## [Text passage]

Fosfomycin resistance determinants in Escherichia coli isolates of human and animal origin from Iran.

BACKGROUND

Fosfomycin has regained clinical interest over the last years due to its superior activity against multidrug-resistant bacterial pathogens. In the current study we aimed to characterize genotypic and phenotypic features of fosfomycin resistant (FosR) Escherichia coli isolates originating from human and animal.

METHODS AND RESULTS

Five FosR bacteria were selected from a population of 150 E. coli isolates of human and broiler chickens. The sequence types of isolates were determined by multi-locus sequencing typing. Fosfomycin MICs were determined by agar dilution and gradient diffusion methods. Molecular detection of plasmid encoded fosfomycin resistance genes, fosA, fosA3, fosA4, fosA5 and fosC2 was performed by PCR. The modifications of fosfomycin target (MurA), transporters (GlpT, UhpT), and transporter regulator (PtsI) were investigated by gene sequencing. The MICs of fosfomycin were found to be ≥ 128 mg/L according to agar dilution and > 1024 mg/L according to gradient diffusion method. FosR isolates belonged to sequence types ST10 (n = 2), ST361, ST209 and ST1158 (n = 1). While all FosR isolates carried fos genes (fosA3 (n = 2), fosA5 (n = 2) and fosA4(n = 1)), only three isolates revealed amino acid substations in MurA, PtsI and GlpT with MurA P99S change being predicted to have deleterious impact on the function of protein.

## [Required actions]
- 1) In the fosfomycin resistance abstract, which amino acid change in MurA was predicted to have a deleterious impact on the protein's function?
- 2) Write the next part of the fosfomycin resistance abstract, picking up after its final sentence.

## [Given information]
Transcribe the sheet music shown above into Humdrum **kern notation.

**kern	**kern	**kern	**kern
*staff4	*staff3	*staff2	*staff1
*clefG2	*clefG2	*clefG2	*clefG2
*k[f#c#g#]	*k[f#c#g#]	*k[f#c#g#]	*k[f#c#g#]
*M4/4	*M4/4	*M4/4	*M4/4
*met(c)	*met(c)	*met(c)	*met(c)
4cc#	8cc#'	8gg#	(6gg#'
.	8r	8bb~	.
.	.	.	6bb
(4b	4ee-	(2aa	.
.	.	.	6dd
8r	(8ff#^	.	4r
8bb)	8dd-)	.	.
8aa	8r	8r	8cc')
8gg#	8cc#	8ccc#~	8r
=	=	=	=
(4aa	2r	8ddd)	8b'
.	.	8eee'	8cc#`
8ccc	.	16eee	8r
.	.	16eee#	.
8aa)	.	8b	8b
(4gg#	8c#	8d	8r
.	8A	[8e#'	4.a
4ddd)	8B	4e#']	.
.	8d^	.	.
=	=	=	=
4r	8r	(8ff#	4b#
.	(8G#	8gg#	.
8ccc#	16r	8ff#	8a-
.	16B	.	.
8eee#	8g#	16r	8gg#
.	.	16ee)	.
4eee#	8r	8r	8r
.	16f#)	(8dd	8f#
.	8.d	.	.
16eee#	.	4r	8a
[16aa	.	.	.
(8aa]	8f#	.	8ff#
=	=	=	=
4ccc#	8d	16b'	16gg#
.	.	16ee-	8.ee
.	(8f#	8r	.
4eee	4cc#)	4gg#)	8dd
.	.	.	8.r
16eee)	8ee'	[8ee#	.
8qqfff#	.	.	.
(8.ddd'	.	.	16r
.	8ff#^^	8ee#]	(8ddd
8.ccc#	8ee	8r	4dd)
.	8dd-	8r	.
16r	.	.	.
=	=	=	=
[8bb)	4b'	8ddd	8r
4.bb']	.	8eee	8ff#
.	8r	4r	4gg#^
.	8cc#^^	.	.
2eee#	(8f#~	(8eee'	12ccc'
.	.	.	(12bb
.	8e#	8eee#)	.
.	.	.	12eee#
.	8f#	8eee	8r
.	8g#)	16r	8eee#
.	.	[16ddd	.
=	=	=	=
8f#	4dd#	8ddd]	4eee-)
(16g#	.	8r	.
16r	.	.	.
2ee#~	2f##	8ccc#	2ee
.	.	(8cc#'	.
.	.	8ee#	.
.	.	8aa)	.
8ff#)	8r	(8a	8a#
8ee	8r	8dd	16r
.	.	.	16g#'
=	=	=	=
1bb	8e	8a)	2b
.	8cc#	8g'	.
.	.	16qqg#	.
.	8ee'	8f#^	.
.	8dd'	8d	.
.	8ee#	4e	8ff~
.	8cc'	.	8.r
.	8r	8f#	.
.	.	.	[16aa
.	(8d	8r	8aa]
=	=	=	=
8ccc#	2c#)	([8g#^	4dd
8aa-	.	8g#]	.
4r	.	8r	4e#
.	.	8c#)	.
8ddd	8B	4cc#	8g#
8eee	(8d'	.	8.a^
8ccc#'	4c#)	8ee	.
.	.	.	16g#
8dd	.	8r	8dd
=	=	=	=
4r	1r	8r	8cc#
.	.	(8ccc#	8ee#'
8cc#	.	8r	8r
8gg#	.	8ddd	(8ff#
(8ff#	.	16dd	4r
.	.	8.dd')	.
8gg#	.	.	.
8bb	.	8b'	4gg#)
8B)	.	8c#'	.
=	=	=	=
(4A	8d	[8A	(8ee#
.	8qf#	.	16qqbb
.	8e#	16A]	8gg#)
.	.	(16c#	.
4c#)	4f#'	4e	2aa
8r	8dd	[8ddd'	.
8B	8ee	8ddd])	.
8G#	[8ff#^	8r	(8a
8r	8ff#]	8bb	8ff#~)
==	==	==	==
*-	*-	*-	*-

## [Answers given]
- 1) P99S

- 2)
CONCLUSIONS

Emergence of fosfomycin resistance among studied isolates was mainly attributed to plasmid genes coding for fosfomycin modifying enzymes. The similarity in fosfomycin resistance determinants among clonally diverse E. coli isolates of human and animals indicates a possible cross-sectoral dissemination of fos genes by epidemic plasmids between bacterial isolates of clinical settings and those from animals.